DATA IN THIS EXERCISE »
--- --- ---

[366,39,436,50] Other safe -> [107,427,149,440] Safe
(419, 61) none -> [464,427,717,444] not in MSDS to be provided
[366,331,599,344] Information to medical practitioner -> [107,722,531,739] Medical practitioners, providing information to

--- --- ---

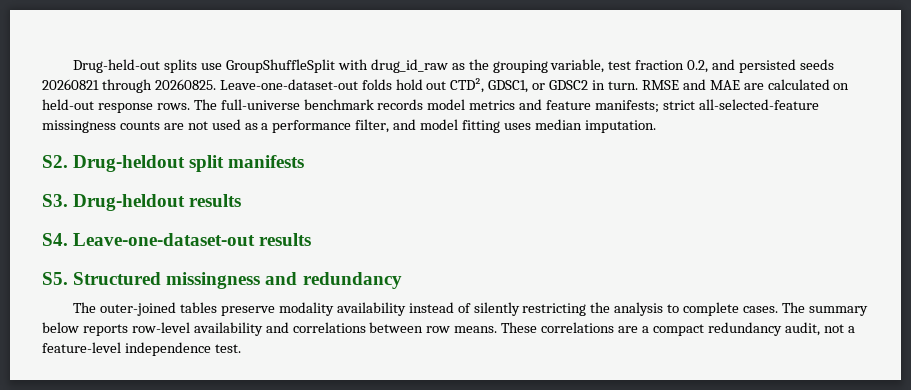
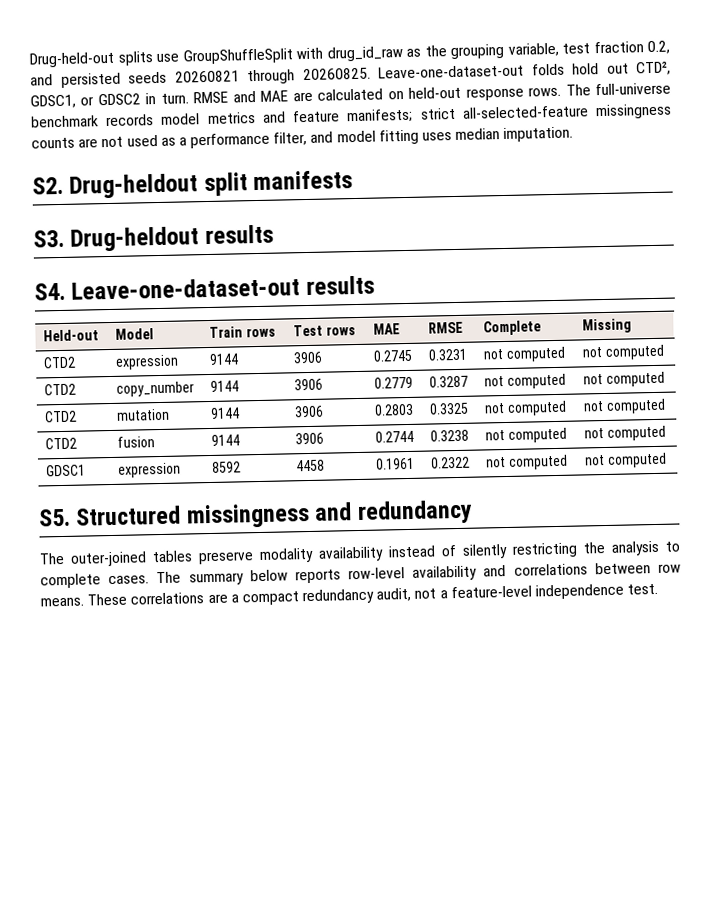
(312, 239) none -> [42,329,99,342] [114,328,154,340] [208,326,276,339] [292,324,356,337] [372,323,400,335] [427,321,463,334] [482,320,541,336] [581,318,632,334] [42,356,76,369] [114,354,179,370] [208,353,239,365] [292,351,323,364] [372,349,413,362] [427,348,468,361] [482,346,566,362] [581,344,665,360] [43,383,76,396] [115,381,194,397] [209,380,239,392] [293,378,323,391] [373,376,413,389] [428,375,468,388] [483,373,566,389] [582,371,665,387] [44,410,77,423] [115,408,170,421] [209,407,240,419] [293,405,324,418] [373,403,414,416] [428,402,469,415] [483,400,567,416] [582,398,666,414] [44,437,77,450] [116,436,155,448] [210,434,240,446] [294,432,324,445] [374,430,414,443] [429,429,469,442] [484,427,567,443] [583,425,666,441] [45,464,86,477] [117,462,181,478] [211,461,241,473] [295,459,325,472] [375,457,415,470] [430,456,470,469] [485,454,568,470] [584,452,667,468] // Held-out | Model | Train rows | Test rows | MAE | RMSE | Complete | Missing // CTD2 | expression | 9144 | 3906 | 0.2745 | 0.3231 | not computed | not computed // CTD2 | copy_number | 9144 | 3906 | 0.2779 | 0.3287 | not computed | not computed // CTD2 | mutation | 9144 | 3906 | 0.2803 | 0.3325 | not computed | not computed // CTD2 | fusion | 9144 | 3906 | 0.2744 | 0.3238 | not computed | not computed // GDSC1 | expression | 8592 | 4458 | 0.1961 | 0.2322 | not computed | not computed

--- --- ---

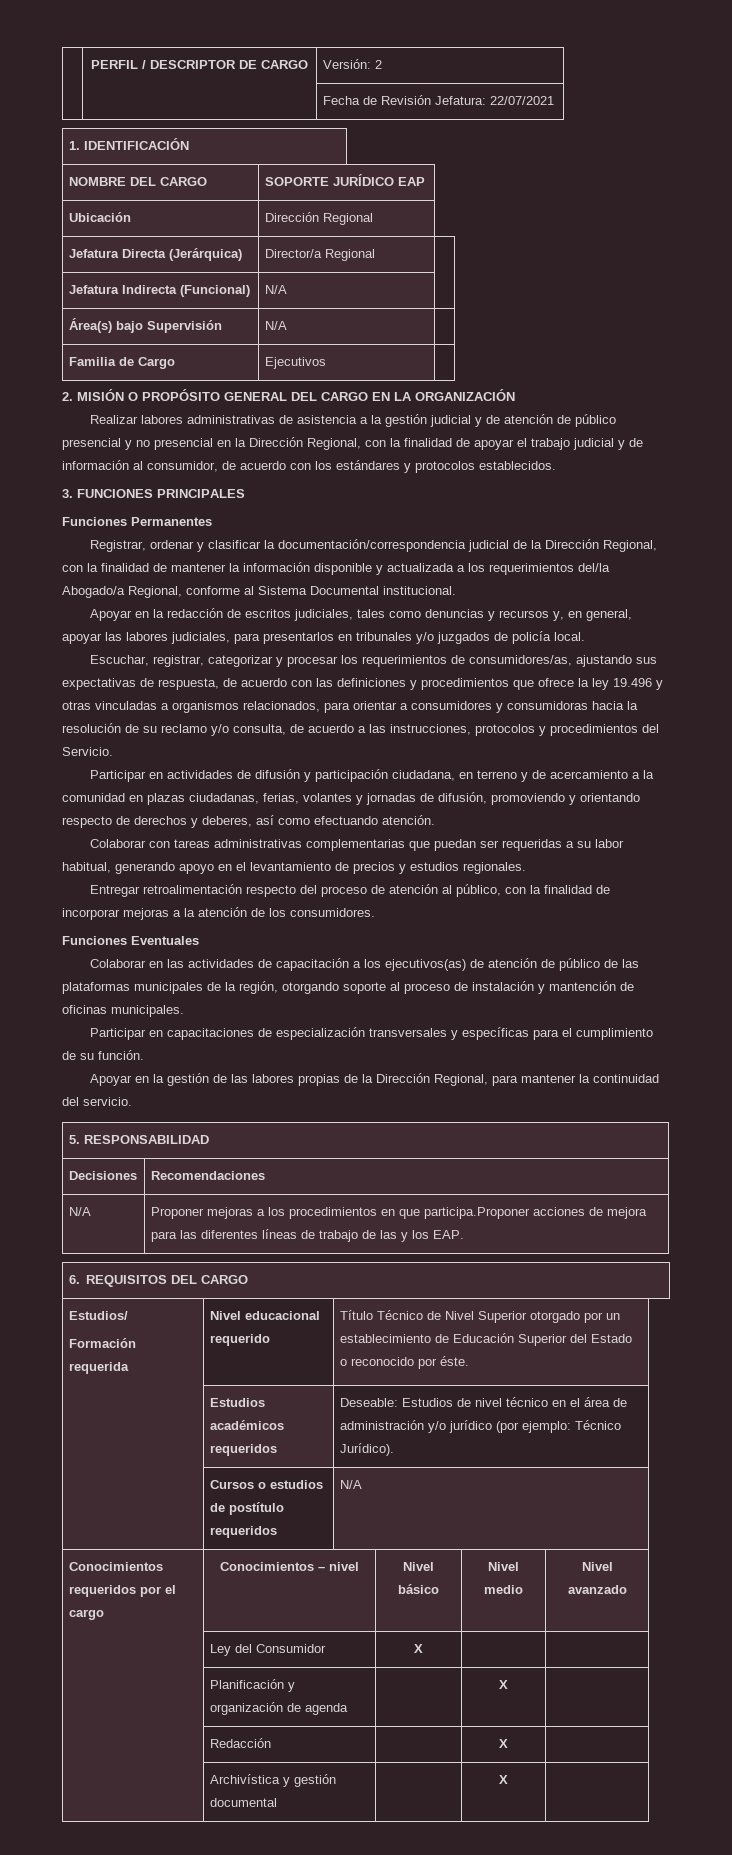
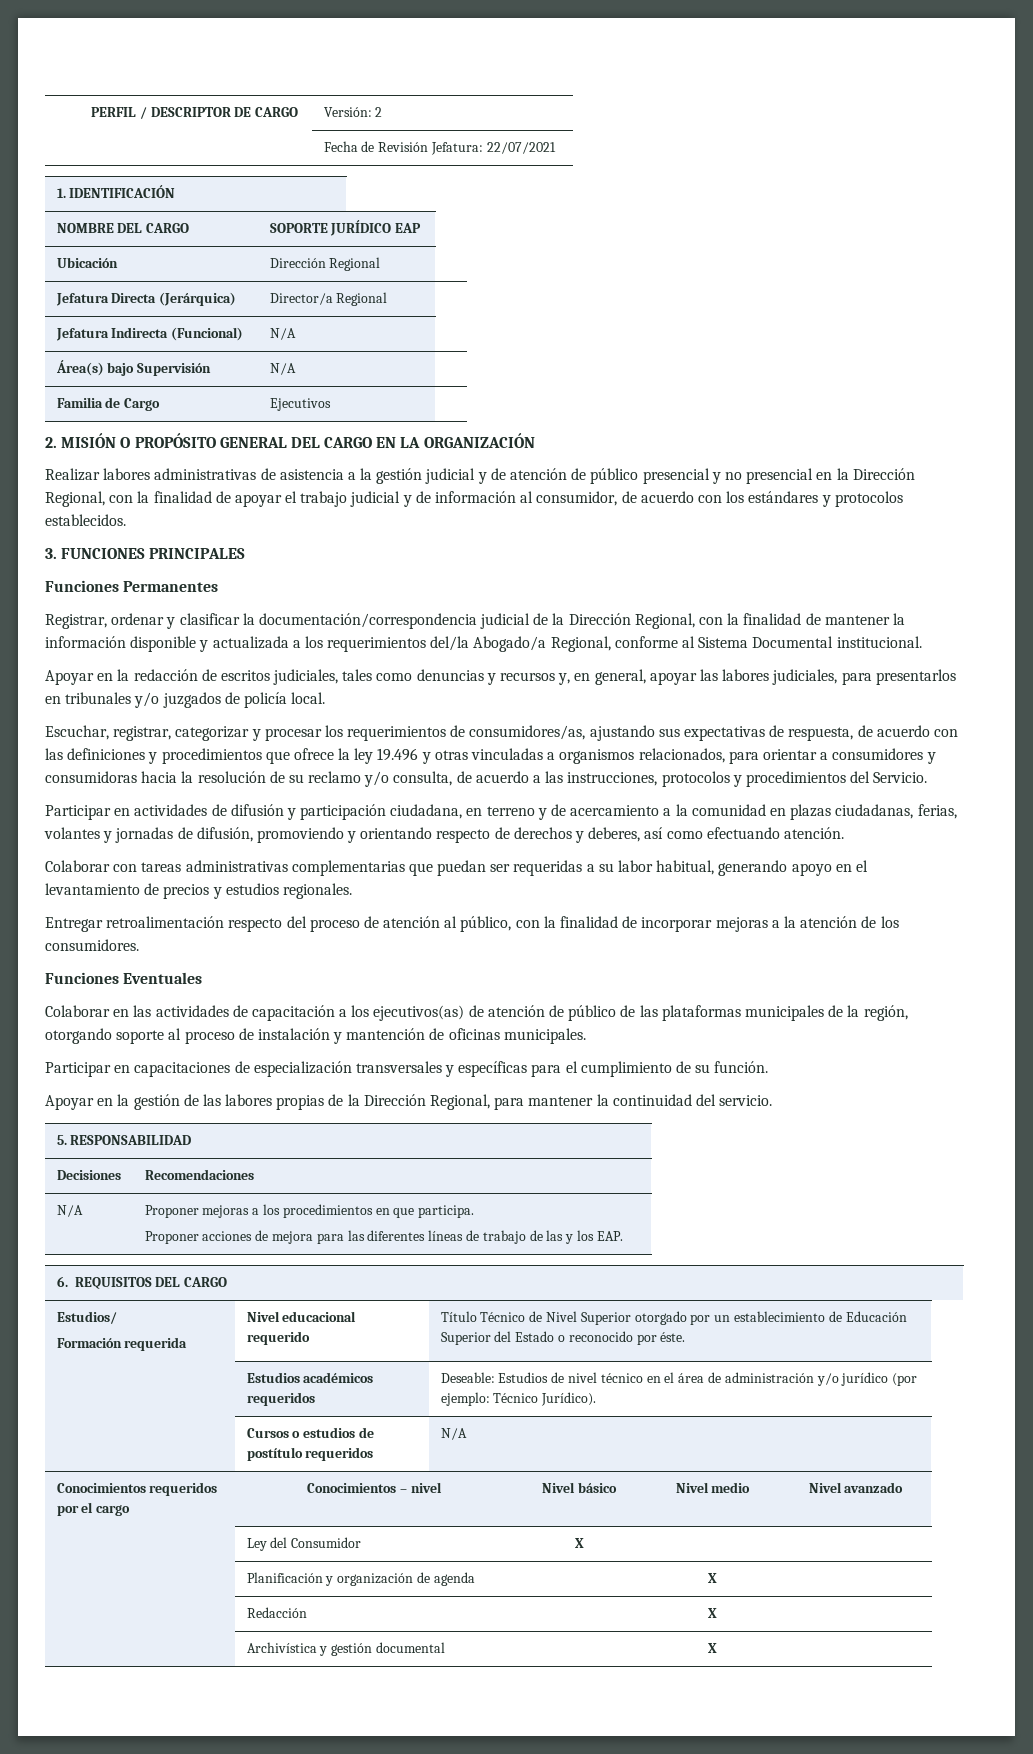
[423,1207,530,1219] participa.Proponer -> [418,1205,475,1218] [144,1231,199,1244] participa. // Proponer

--- --- ---

Using the data above, print exactly the lines from the line that contains "[366,39,436,50] Other safe" through the line that contains "[366,331,599,344] Information to", with both included.

[366,39,436,50] Other safe -> [107,427,149,440] Safe
(419, 61) none -> [464,427,717,444] not in MSDS to be provided
[366,331,599,344] Information to medical practitioner -> [107,722,531,739] Medical practitioners, providing information to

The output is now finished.